Snyder warned that the policy could simply move the parking problem from resort lots into nearby streets, private lots and transit stops. 

“Our chief concern is displacement of parking,” said Snyder, who noted that police do not enforce parking restrictions on private property. Snyder said there is little wintertime parking capacity left on public streets near the base area.

Snyder also raised concerns about Steamboat Springs Transit absorbing the overflow, underscoring the lack of excess capacity as it is.

“We’re running every bus we have, and we are leaving people behind … especially on Saturdays, Sundays and holidays,” he said.

Leeson jumped in to add that, without “significant investment” in the transit system — including new buses and bus barns — it is not possible for SST to increase its capacity. 

“We may be leaving people behind today; we will continue to leave people behind as that demand increases,” said Leeson, “and there is not a whole lot we can do about it without the city stepping up and spending millions of dollars to improve and increase that service.”

Steamboat Chamber CEO Sarah Leonard, providing the business community’s perspective, highlighted that the local workforce is already carrying “the crushing weight of cost of living here anyways,” and warned the new charges add another expense for employees. 

She said many workers commute from Hayden, Craig or Oak Creek, where there are limited park-and-ride options. She also warned the paid parking could push customers toward downtown or other destinations. 

“A specific concern from a business up there is from the hospital,” said Leonard. “The hospital is used for overflow now, but if it becomes more utilized, what the hospital doesn’t want to have happen is to have to go into a permit or a validated parking system.” 

“That’s hard if you have a loved one in the ER and you forget to validate your parking,” she added. “Your day goes from bad to worse.”

Leonard also pointed to a more vulnerable group: people with limited mobility.
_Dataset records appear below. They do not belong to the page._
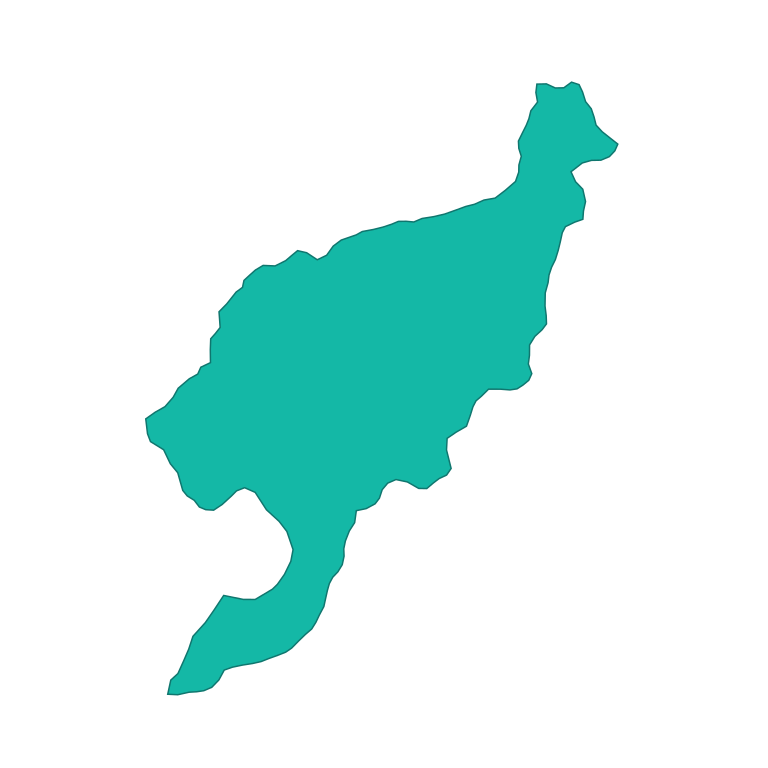 Mata Verde, Minas Gerais, Brazil, rotated 256°
{"feature_id": "56859067B41981550875410", "entity_name": "Mata Verde", "entity_type": "district", "adm_level": 2, "iso_a3": "BRA", "parent_name": "Brazil", "parent_adm1": "Minas Gerais", "projection": "albers", "projection_center": [-40.707, -15.767], "detail": "fine", "context": "isolated", "style": "filled", "palette": "teal", "viewbox_px": 768, "rotation_deg": 256, "n_neighbors": 0, "source": "geoboundaries", "source_scale": "gbopen_adm2", "svg_char_len": 2581}
<svg xmlns="http://www.w3.org/2000/svg" viewBox="0 0 768 768"><g transform="rotate(256 384 384)"><path d="M135.3,99.1L132.4,108.7L132.1,120.4L130.7,127.8L130.0,135.0L131.4,143.6L136.8,152.2L145.1,159.8L145.9,168.3L145.5,178.8L144.6,188.9L144.4,197.6L145.5,205.8L146.5,215.6L147.6,223.8L150.1,230.5L155.2,238.8L160.0,247.1L163.8,254.6L169.3,260.3L175.5,265.4L182.6,271.8L189.9,275.4L197.5,279.2L203.6,282.7L208.9,287.5L212.9,293.8L218.8,299.8L226.6,303.6L233.8,305.1L241.1,308.6L249.8,314.8L256.6,322.0L267.8,326.5L267.4,336.6L269.9,346.4L274.3,351.9L281.9,356.7L286.9,363.6L288.4,372.5L283.3,383.0L274.3,392.4L272.2,400.2L276.1,408.1L278.9,414.6L280.5,422.7L285.8,428.7L294.1,428.7L304.9,428.7L316.0,432.1L319.8,442.3L323.1,453.8L332.8,460.2L340.4,464.8L345.4,469.2L348.6,475.6L353.7,484.2L350.8,495.7L347.8,504.8L347.1,511.9L349.4,518.7L352.6,525.4L358.3,529.9L368.5,528.9L376.7,532.1L386.7,534.7L393.7,541.9L398.4,550.5L403.0,556.2L411.0,557.9L420.7,559.1L433.4,562.5L442.6,567.7L449.9,570.5L456.8,574.9L463.3,580.4L471.6,585.4L479.4,589.5L487.7,593.6L492.8,598.1L494.9,608.2L495.7,616.8L503.6,619.4L512.3,623.7L524.9,624.0L533.9,618.8L544.7,616.8L550.5,629.9L550.8,639.4L548.7,648.6L550.1,657.7L554.4,664.4L560.2,668.9L568.2,662.7L576.0,656.7L583.9,652.4L592.3,652.4L600.9,651.7L609.2,647.9L619.3,647.3L627.3,645.7L631.5,639.0L627.9,630.1L629.8,621.8L635.9,614.2L638.0,604.9L630.1,601.9L620.4,601.2L613.6,592.6L606.4,588.8L600.7,584.7L594.9,579.7L587.2,573.2L580.0,571.8L571.7,572.3L563.9,567.9L557.0,566.0L548.7,560.6L542.6,548.6L537.5,536.8L538.3,525.5L536.5,515.3L536.5,506.4L535.4,496.2L534.2,483.9L534.4,472.2L535.4,461.0L534.0,452.1L536.5,444.9L538.3,437.3L537.2,430.2L536.5,421.0L536.5,411.1L537.2,399.8L535.4,393.1L534.7,385.2L534.0,377.3L530.1,368.1L522.8,359.5L520.7,349.3L530.1,340.7L534.3,332.4L530.8,325.1L527.5,318.5L524.9,306.9L528.3,295.4L525.7,286.8L522.5,280.7L518.4,273.2L512.0,270.1L509.0,262.8L499.7,250.7L494.0,241.4L478.5,238.7L473.7,232.5L469.8,226.8L459.4,223.8L446.7,220.8L444.6,210.3L438.7,205.7L436.2,196.4L429.7,183.3L422.1,176.2L415.0,166.0L412.0,155.2L407.8,144.4L392.9,142.5L384.6,143.5L373.5,154.3L358.3,157.4L347.8,162.4L329.4,163.0L323.0,166.0L317.1,171.7L309.3,175.1L305.2,180.6L302.8,188.2L306.3,197.9L312.2,208.8L316.0,215.1L317.1,223.7L310.0,232.8L290.4,239.5L276.1,249.0L264.4,254.1L245.3,255.7L234.5,250.7L223.4,241.4L215.4,232.1L211.9,226.1L206.1,206.9L209.0,195.4L217.6,177.3L205.6,164.2L195.7,152.9L185.4,137.6L174.0,130.4L163.9,122.7L152.9,114.0L148.3,105.5L135.3,99.1Z" fill="#14b8a6" stroke="#0f766e" stroke-width="1.5"/></g></svg>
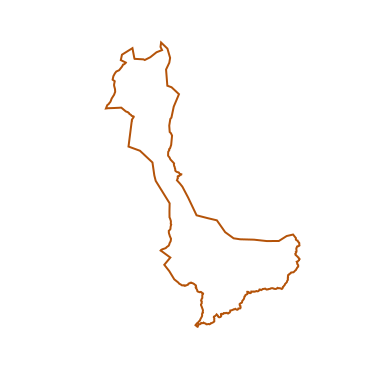 the district of Sagsai, Bayan-Ölgiy, Mongolia, rotated 300°
{"feature_id": "93677404B38379350296710", "entity_name": "Sagsai", "entity_type": "district", "adm_level": 2, "iso_a3": "MNG", "parent_name": "Mongolia", "parent_adm1": "Bayan-Ölgiy", "projection": "mercator", "projection_center": [88.996, 48.517], "detail": "fine", "context": "isolated", "style": "outline", "palette": "amber", "viewbox_px": 384, "rotation_deg": 300, "n_neighbors": 0, "source": "geoboundaries", "source_scale": "gbopen_adm2", "svg_char_len": 5988}
<svg xmlns="http://www.w3.org/2000/svg" viewBox="0 0 384 384"><g transform="rotate(300 192 192)"><path d="M191.8,181.0L193.3,177.2L194.6,173.1L195.3,173.1L195.9,172.8L196.9,172.9L197.5,172.3L198.4,171.8L198.7,171.9L199.2,172.3L199.3,172.8L199.9,172.9L200.2,173.1L200.8,173.0L201.1,173.5L201.7,174.0L202.0,173.9L201.6,172.2L201.7,171.8L202.2,171.1L202.3,170.6L201.9,169.4L201.8,168.8L201.9,167.4L202.2,166.8L203.6,165.9L204.0,165.3L205.0,164.5L205.4,163.8L206.8,162.5L207.8,162.2L209.4,157.0L210.7,155.2L211.2,153.7L211.7,153.0L214.9,151.3L216.9,151.4L217.5,151.1L217.6,150.8L218.0,150.8L219.0,151.1L222.4,150.4L230.5,146.7L230.9,146.5L232.4,144.3L232.8,142.7L238.1,139.1L244.4,136.7L246.1,137.0L256.8,133.5L270.2,131.8L272.5,121.9L271.7,117.5L285.1,108.3L292.6,107.7L297.2,106.0L303.9,99.0L306.0,90.5L301.9,92.2L299.9,95.1L295.3,91.4L287.9,88.5L282.7,85.1L282.6,83.6L278.6,75.7L279.0,75.2L286.8,68.5L275.9,62.7L270.6,64.4L271.0,70.0L270.4,70.0L269.1,69.5L268.0,68.9L267.8,68.6L265.6,68.7L261.0,68.0L258.5,66.2L256.2,65.9L253.0,66.0L249.6,67.1L249.3,69.7L246.3,70.7L245.1,71.4L242.6,73.9L240.3,75.4L238.2,75.7L237.5,75.9L232.8,75.7L229.8,76.2L228.7,76.2L227.6,75.9L226.5,75.9L226.0,75.7L225.4,75.3L224.7,75.2L221.3,75.7L222.5,77.3L225.7,82.4L229.7,88.6L228.7,94.4L228.9,95.9L229.1,96.3L229.0,96.5L228.9,96.7L228.9,97.5L228.9,97.8L228.3,98.8L228.3,100.1L228.2,100.8L227.8,101.6L228.0,102.7L228.2,103.4L228.2,103.8L227.7,104.0L224.6,103.8L224.3,103.9L223.7,104.2L223.5,104.5L222.7,104.6L199.6,114.3L201.7,126.3L197.8,143.0L187.5,151.1L183.5,155.0L171.0,178.3L163.9,182.2L158.8,185.2L158.2,186.1L156.2,188.3L154.7,189.1L153.8,189.5L153.5,190.2L151.3,190.8L149.2,191.8L147.5,191.6L146.9,191.3L145.6,192.0L145.0,192.5L144.5,192.9L143.5,194.1L142.9,194.6L141.0,197.2L138.8,198.1L136.3,198.2L135.0,198.6L133.7,198.6L131.8,197.7L130.3,197.3L129.3,196.5L127.5,194.9L126.3,194.2L125.6,194.1L125.5,195.9L124.4,206.0L115.1,204.4L112.1,211.9L107.5,220.3L106.7,225.6L106.4,226.2L106.2,226.8L106.3,228.7L106.1,229.6L106.2,230.2L106.7,230.8L107.4,232.1L107.0,232.3L107.1,232.7L107.5,233.1L109.2,234.4L109.6,234.8L111.0,234.8L111.7,235.6L112.6,235.9L113.1,236.7L112.9,237.0L113.2,237.5L113.4,238.5L113.3,238.9L113.4,239.7L113.1,241.1L113.1,241.9L113.0,242.1L112.6,242.5L112.3,242.5L111.9,242.7L111.8,242.9L111.6,242.7L111.3,242.8L110.7,243.5L110.2,244.7L109.7,245.4L108.7,246.4L108.7,246.9L108.9,247.7L108.9,248.3L109.2,249.0L109.8,249.4L109.9,249.7L109.9,250.2L109.8,250.8L109.4,251.4L109.7,251.6L109.7,252.2L109.6,252.4L108.9,252.6L108.2,252.4L107.8,252.5L105.4,253.9L104.5,253.8L103.4,254.1L102.8,254.0L102.5,254.6L102.0,254.8L101.9,255.3L101.4,255.4L100.7,256.0L100.3,256.1L99.1,256.0L98.4,256.5L97.9,257.3L95.1,260.6L93.6,261.2L93.1,261.8L92.6,261.8L92.2,261.5L91.2,261.8L90.2,262.5L89.2,262.8L85.8,262.9L85.0,263.1L83.9,262.9L83.0,262.6L82.0,262.6L80.9,262.0L78.4,261.6L78.3,262.0L78.3,262.9L78.0,263.9L78.0,264.1L78.1,264.3L78.3,264.3L80.3,263.9L81.1,264.4L81.3,264.8L81.5,265.0L82.5,265.5L83.2,265.4L83.5,266.3L83.8,266.9L84.6,267.3L84.4,267.7L84.4,268.0L84.7,268.4L84.7,268.9L84.9,269.6L84.6,270.4L84.6,270.6L85.0,271.2L86.0,272.4L86.2,273.3L86.8,273.7L87.4,273.9L87.7,273.9L87.9,274.3L89.9,275.6L90.9,276.0L91.4,275.9L92.4,275.1L93.5,274.7L93.9,274.3L94.3,273.6L95.0,273.3L96.5,274.2L97.4,274.4L98.3,274.5L97.8,276.3L97.3,276.7L97.2,277.0L97.0,277.9L97.3,278.5L98.1,279.2L99.3,279.3L99.6,279.2L99.9,278.6L100.8,278.1L101.2,278.4L101.9,279.9L102.3,280.0L103.0,280.0L103.3,280.4L103.3,280.9L103.5,281.2L104.2,281.8L104.8,282.7L104.6,283.3L104.9,284.1L105.4,284.3L105.8,284.3L106.2,284.8L106.7,284.9L107.4,284.9L108.5,284.4L109.6,285.7L110.2,286.0L110.6,286.5L111.3,286.8L111.6,287.4L112.5,287.9L112.4,289.0L112.5,289.7L112.8,290.3L113.4,290.5L114.3,290.4L114.6,291.0L115.4,292.0L116.2,291.9L116.8,291.3L117.4,291.1L117.5,290.3L117.7,290.1L118.7,289.3L119.8,289.6L120.9,290.4L121.4,290.5L122.8,290.0L123.3,290.1L125.0,290.4L126.7,290.1L127.7,289.7L128.2,290.0L129.5,289.8L131.2,290.9L131.4,290.9L131.6,290.9L133.2,289.8L133.4,290.1L133.3,290.4L133.6,290.7L133.6,291.2L133.4,291.4L133.5,291.5L133.4,291.9L133.3,292.0L133.2,292.2L133.4,292.4L133.6,293.0L134.1,293.0L134.4,293.5L135.1,293.3L135.4,293.6L135.6,293.4L135.9,293.9L136.2,294.9L136.8,295.3L137.0,296.2L137.6,296.6L138.5,297.4L138.6,298.2L138.9,298.6L139.3,299.0L140.1,299.3L141.3,299.2L141.6,299.8L141.6,300.9L142.4,301.4L143.3,301.7L143.5,302.1L144.3,302.9L144.6,303.6L144.9,303.7L144.9,304.3L144.8,305.0L144.8,305.3L145.3,305.8L145.5,306.4L146.1,306.7L147.0,307.8L147.4,308.2L147.9,308.4L148.5,309.1L149.1,310.1L149.1,311.0L149.3,311.3L149.4,312.0L149.9,313.0L150.4,313.5L151.3,314.0L151.6,314.1L151.5,314.3L151.6,314.2L151.9,314.6L152.0,315.3L152.3,315.6L152.5,316.0L152.9,317.6L152.6,317.9L152.9,317.8L152.9,318.1L153.2,318.2L153.4,318.5L154.4,318.5L155.2,318.2L155.7,318.5L156.5,318.5L157.9,318.8L159.0,318.6L160.3,319.0L161.5,319.2L163.0,318.8L163.8,319.0L164.7,318.5L165.0,318.2L165.4,317.9L165.8,318.0L166.2,317.8L167.1,317.1L168.3,316.8L169.0,317.4L169.8,317.3L170.0,317.6L170.7,318.0L171.5,317.9L171.9,318.4L172.4,318.7L172.9,319.7L173.3,320.0L174.0,320.3L175.5,320.6L176.3,321.0L177.6,320.9L178.2,321.0L178.8,320.9L179.7,321.0L180.4,321.3L181.7,320.6L182.3,319.4L182.4,319.0L183.2,318.6L184.0,317.6L184.6,318.2L185.3,318.4L185.9,318.5L186.4,318.8L186.8,318.6L187.7,318.7L188.0,317.7L188.5,317.0L188.4,316.5L188.8,315.8L188.8,315.4L189.1,314.3L189.2,313.6L189.4,313.5L189.4,313.0L190.2,312.3L191.4,312.5L191.9,312.4L192.1,312.1L192.3,312.3L192.6,312.3L193.9,311.6L194.1,311.3L195.4,310.5L195.6,310.6L196.2,310.5L197.0,310.3L197.7,310.4L197.9,310.9L198.3,311.3L199.4,311.8L199.7,311.6L200.6,310.8L201.2,310.6L201.7,310.1L201.7,309.6L202.1,308.6L202.3,308.1L202.7,307.8L202.5,306.6L202.7,305.8L203.0,305.5L204.0,305.1L205.7,300.8L201.2,296.0L193.0,291.7L186.9,281.3L181.7,269.5L175.1,257.3L172.7,251.2L173.8,240.8L179.9,227.7L177.2,218.7L174.1,207.6L185.2,191.5L191.8,181.0Z" fill="none" stroke="#b45309" stroke-width="2"/></g></svg>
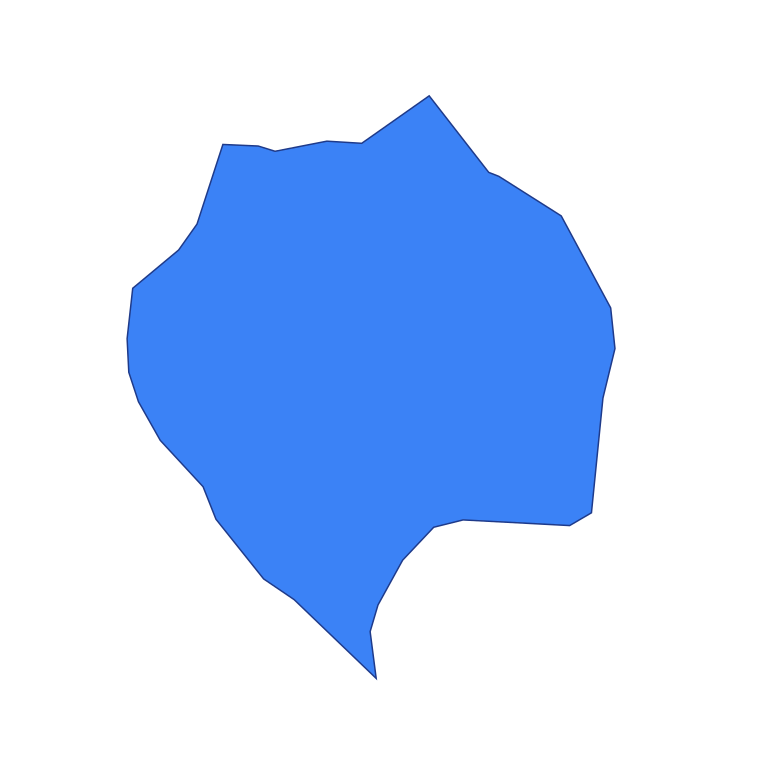 map outline of Postojna (orthographic projection), rotated 72°
{"feature_id": "SVN-978", "entity_name": "Postojna", "entity_type": "Municipality", "adm_level": 1, "iso_a3": "SVN", "parent_name": "Slovenia", "parent_adm1": "", "projection": "orthographic", "projection_center": [14.172, 45.79], "detail": "fine", "context": "isolated", "style": "filled", "palette": "blue", "viewbox_px": 768, "rotation_deg": 72, "n_neighbors": 0, "source": "natural_earth", "source_scale": "10m", "svg_char_len": 554}
<svg xmlns="http://www.w3.org/2000/svg" viewBox="0 0 768 768"><g transform="rotate(72 384 384)"><path d="M570.6,226.5L576.0,251.2L537.7,350.8L535.6,381.0L557.3,420.7L592.3,458.0L615.2,473.7L661.6,482.4L561.3,536.1L532.2,558.7L460.7,585.6L425.8,587.8L368.5,614.2L325.0,623.0L294.0,623.1L261.5,614.3L215.3,593.4L193.1,537.9L174.1,512.4L106.4,463.2L118.8,430.1L129.0,415.7L135.4,363.3L148.2,330.8L123.9,252.0L215.1,219.0L222.0,210.6L278.9,163.5L381.7,144.9L421.7,153.4L465.0,180.1L570.6,226.5Z" fill="#3b82f6" stroke="#1e3a8a" stroke-width="1.5"/></g></svg>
She said there is a “transportation desert” between Steamboat Boulevard, Fish Creek Falls Road and Amethyst Drive, and argued that for people who cannot easily walk hills or depend on transit, the new policy may leave them with few choices.

Muntean read a list of concerns that had come in through emails and public comments, including the burden on solo skiers, adults with children and residents with less flexibility to plan ahead. 

Garey said affordability should remain front and center. 

“We know that affordability in this community is a major issue,” she said, and the paid-parking policy is “just one more aspect that adds to that.”

The resort said it does not intend for the plan to punish locals. Hunter said the resort views locals as guests just the same as visitors, but that changing behavior by reducing single-occupancy vehicles is the “driving force.” 

He pushed back on the notion that the resort should soften the policy so much that it loses its purpose, saying that if the answer is simply to let everyone park free, “that’s not going to solve the problem we’re trying to solve.”

LaMotte said that the resort has launched two surveys: one to all base area businesses and one to all properties in the base area with proximity to the Meadows lot or to a bus stop with adjacent parking. The goal of the surveys is to gain a greater understanding of parking needs and concerns.

Garey also pressed resort officials on what public outreach and engagement they implemented prior to announcing the changes, to which LaMotte responded that the sole outreach at that point was making the announcement prior to the 2026-27 Ikon Pass going on sale. 

A next meeting, tentatively expected to take place sometime in May, will dive more deeply into mitigation strategies and who absorbs consequences of paid parking.